TASK REQUIREMENTS
Replace "Voir le prix" with "Afficher le prix" wherever it occurs in the items below, and reproduce every line with nothing else changed.
····················
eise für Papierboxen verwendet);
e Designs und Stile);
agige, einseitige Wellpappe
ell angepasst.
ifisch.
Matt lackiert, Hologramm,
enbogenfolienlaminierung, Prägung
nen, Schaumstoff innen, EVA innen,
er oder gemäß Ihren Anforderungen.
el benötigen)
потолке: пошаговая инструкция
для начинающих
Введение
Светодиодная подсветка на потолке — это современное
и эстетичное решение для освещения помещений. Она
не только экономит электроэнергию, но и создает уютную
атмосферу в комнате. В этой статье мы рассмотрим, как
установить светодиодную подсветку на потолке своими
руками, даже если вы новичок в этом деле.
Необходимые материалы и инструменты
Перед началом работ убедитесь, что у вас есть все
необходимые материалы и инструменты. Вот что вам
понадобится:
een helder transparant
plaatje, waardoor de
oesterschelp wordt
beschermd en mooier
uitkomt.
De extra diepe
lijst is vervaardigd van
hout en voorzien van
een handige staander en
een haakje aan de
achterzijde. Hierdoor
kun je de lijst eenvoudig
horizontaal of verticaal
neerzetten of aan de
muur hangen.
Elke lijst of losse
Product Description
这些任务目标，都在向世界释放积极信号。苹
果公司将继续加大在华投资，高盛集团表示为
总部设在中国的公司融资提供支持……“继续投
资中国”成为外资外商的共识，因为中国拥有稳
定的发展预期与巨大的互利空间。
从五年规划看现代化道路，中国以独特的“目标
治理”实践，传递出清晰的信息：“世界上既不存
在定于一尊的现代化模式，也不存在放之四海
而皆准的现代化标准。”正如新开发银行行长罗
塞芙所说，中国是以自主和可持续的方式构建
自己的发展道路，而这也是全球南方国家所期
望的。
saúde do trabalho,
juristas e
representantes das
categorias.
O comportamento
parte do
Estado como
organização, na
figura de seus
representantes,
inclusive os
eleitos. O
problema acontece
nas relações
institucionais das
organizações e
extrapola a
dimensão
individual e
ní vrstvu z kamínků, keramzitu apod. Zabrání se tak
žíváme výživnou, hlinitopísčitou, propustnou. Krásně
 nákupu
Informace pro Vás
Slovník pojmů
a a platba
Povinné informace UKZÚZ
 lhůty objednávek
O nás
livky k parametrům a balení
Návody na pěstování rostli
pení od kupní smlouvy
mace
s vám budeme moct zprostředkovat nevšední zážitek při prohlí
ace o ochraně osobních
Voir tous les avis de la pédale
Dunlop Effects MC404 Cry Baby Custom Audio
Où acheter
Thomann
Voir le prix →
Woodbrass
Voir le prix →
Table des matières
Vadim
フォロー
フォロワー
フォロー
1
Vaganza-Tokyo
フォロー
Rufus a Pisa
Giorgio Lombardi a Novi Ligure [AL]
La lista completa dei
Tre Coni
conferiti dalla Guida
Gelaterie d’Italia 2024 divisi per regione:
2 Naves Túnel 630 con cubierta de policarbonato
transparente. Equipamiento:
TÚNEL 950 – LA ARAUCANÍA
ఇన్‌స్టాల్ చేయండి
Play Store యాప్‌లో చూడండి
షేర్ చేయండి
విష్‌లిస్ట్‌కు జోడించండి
····················
FINISHED EXERCISE
eise für Papierboxen verwendet);
e Designs und Stile);
agige, einseitige Wellpappe
ell angepasst.
ifisch.
Matt lackiert, Hologramm,
enbogenfolienlaminierung, Prägung
nen, Schaumstoff innen, EVA innen,
er oder gemäß Ihren Anforderungen.
el benötigen)
потолке: пошаговая инструкция
для начинающих
Введение
Светодиодная подсветка на потолке — это современное
и эстетичное решение для освещения помещений. Она
не только экономит электроэнергию, но и создает уютную
атмосферу в комнате. В этой статье мы рассмотрим, как
установить светодиодную подсветку на потолке своими
руками, даже если вы новичок в этом деле.
Необходимые материалы и инструменты
Перед началом работ убедитесь, что у вас есть все
необходимые материалы и инструменты. Вот что вам
понадобится:
een helder transparant
plaatje, waardoor de
oesterschelp wordt
beschermd en mooier
uitkomt.
De extra diepe
lijst is vervaardigd van
hout en voorzien van
een handige staander en
een haakje aan de
achterzijde. Hierdoor
kun je de lijst eenvoudig
horizontaal of verticaal
neerzetten of aan de
muur hangen.
Elke lijst of losse
Product Description
这些任务目标，都在向世界释放积极信号。苹
果公司将继续加大在华投资，高盛集团表示为
总部设在中国的公司融资提供支持……“继续投
资中国”成为外资外商的共识，因为中国拥有稳
定的发展预期与巨大的互利空间。
从五年规划看现代化道路，中国以独特的“目标
治理”实践，传递出清晰的信息：“世界上既不存
在定于一尊的现代化模式，也不存在放之四海
而皆准的现代化标准。”正如新开发银行行长罗
塞芙所说，中国是以自主和可持续的方式构建
自己的发展道路，而这也是全球南方国家所期
望的。
saúde do trabalho,
juristas e
representantes das
categorias.
O comportamento
parte do
Estado como
organização, na
figura de seus
representantes,
inclusive os
eleitos. O
problema acontece
nas relações
institucionais das
organizações e
extrapola a
dimensão
individual e
ní vrstvu z kamínků, keramzitu apod. Zabrání se tak
žíváme výživnou, hlinitopísčitou, propustnou. Krásně
 nákupu
Informace pro Vás
Slovník pojmů
a a platba
Povinné informace UKZÚZ
 lhůty objednávek
O nás
livky k parametrům a balení
Návody na pěstování rostli
pení od kupní smlouvy
mace
s vám budeme moct zprostředkovat nevšední zážitek při prohlí
ace o ochraně osobních
Voir tous les avis de la pédale
Dunlop Effects MC404 Cry Baby Custom Audio
Où acheter
Thomann
Afficher le prix →
Woodbrass
Afficher le prix →
Table des matières
Vadim
フォロー
フォロワー
フォロー
1
Vaganza-Tokyo
フォロー
Rufus a Pisa
Giorgio Lombardi a Novi Ligure [AL]
La lista completa dei
Tre Coni
conferiti dalla Guida
Gelaterie d’Italia 2024 divisi per regione:
2 Naves Túnel 630 con cubierta de policarbonato
transparente. Equipamiento:
TÚNEL 950 – LA ARAUCANÍA
ఇన్‌స్టాల్ చేయండి
Play Store యాప్‌లో చూడండి
షేర్ చేయండి
విష్‌లిస్ట్‌కు జోడించండి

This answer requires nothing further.